#### EXERCISE AIM:
Exactly what is written in the records below should be returned, minus the images.
┄┄┄┄┄┄
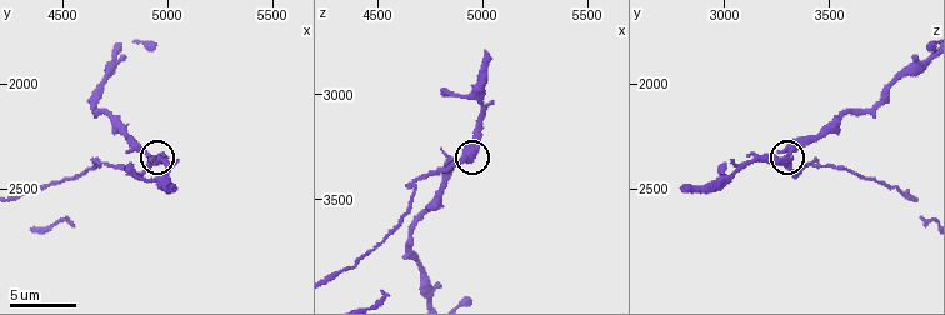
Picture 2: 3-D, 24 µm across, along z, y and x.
look(3d, 10 µm, (4940, 2370, 3290))
zoom in

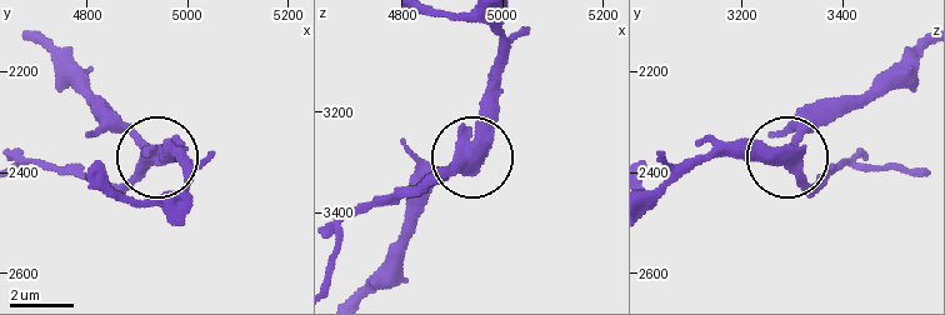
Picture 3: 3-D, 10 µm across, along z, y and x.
cleave(picture 3, (439, 175))
side arm 9 µm; 3 arms; two cells meet here

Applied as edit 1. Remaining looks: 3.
┄┄┄┄┄┄
#### ANSWER SPACE:
Picture 2: 3-D, 24 µm across, along z, y and x.
look(3d, 10 µm, (4940, 2370, 3290))
zoom in

Picture 3: 3-D, 10 µm across, along z, y and x.
cleave(picture 3, (439, 175))
side arm 9 µm; 3 arms; two cells meet here

Applied as edit 1. Remaining looks: 3.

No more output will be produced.